Description of the task: According to the passage on the cost of discipleship, why might a craftsman in Ephesus in the early Church lose his livelihood after becoming Christian?

Document passage:
************
But the cost has never been borne only by great figures. In ancient cultures, ordinary believers faced immense pressures to conform. In the early Church, a craftsman in Ephesus who became Christian might lose his livelihood because he would no longer make idols for the pagan temples. A soldier in the Roman army who converted might be ordered to perform sacrifices to the emperor and face death for refusing. In some villages of the Middle East or Africa even today, a young woman who chooses to follow Christ against her family’s wishes risks being cast out, left without protection or provision.
In our modern world, the forms are different, but the cost remains. To stand for Christ’s teaching on integrity, justice, and truth may mean losing promotions, friendships, or even personal safety. For some, discipleship may cost the comfort of silence when speaking truth is unpopular. For others, it may mean rejecting dishonest gains in business, even if it means financial loss. For young people, it might mean resisting peer pressure at the expense of popularity. For families, it might mean making choices about how they spend time and resources that the world will never understand. For Christians in hostile nations, the cost may still be prison, exile, or death.
And yet, in all these cases, what is given up is nothing compared to what is gained. Jesus did not tell us to count the cost because He wanted to discourage us; He told us to count the cost because He wanted us to see that He is worth it. A man who gives away all he owns to buy a field with a hidden treasure does not think of himself as poor—he thinks of himself as rich beyond measure. The apostles who left nets and boats behind found themselves entrusted with the Gospel that would change the world. Those who have carried the cross have discovered, paradoxically, that in losing life for Christ, they find it.
The question is whether we are willing to be that man, that woman, that disciple who not only begins the journey but finishes it. There is nothing sadder than a foundation laid and a tower never built, or a soul that once burned with zeal for Christ but turned back when the price became too high. Discipleship is not a decision made once and forgotten—it is a choice renewed daily, sometimes hourly, as we take up the cross again and again. To follow Him is to walk in His footsteps, and His footsteps lead to the cross—but also beyond it, to the empty tomb, to the right hand of the Father, to a joy no cost can outweigh. Those who have gone before us—prophets, saints, martyrs, kings, and countless ordinary believers—bear witness that it is worth it. They stand as a great cloud of witnesses, urging us to run with perseverance the race marked out for us, fixing our eyes on Jesus, the pioneer and perfecter of our faith.
The choice is before us. The cost is real. But so is the crown.
************
Data shown:
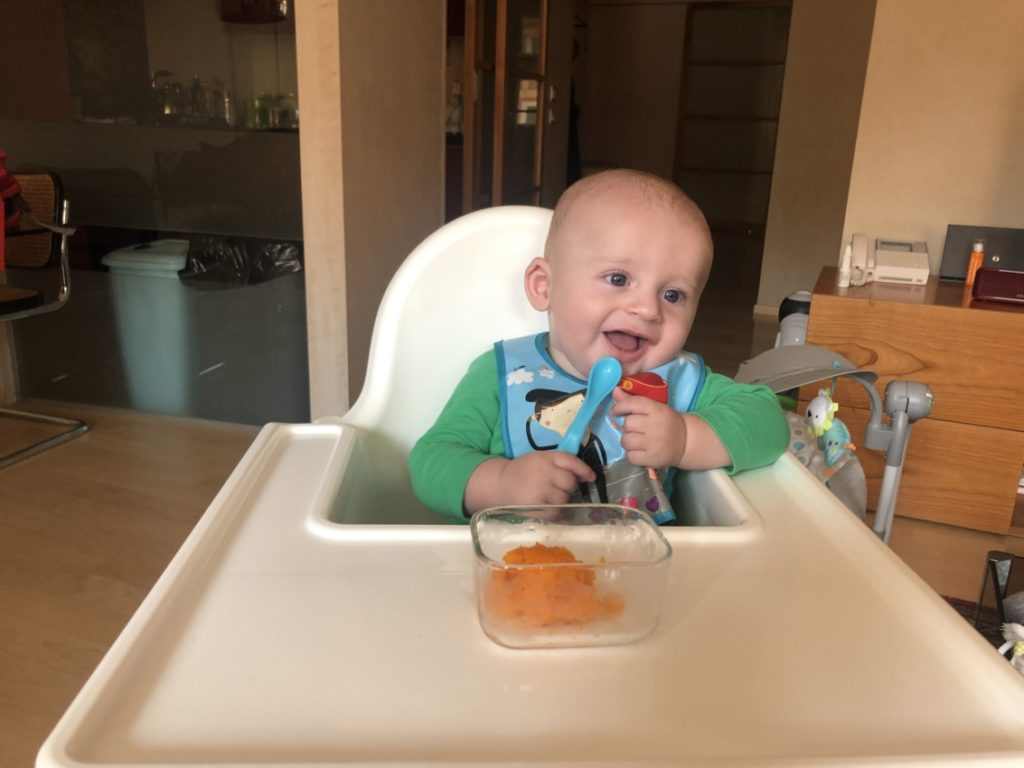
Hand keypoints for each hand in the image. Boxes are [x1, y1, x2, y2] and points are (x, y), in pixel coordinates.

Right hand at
************
Problem solution: He would no longer make idols for the pagan temples.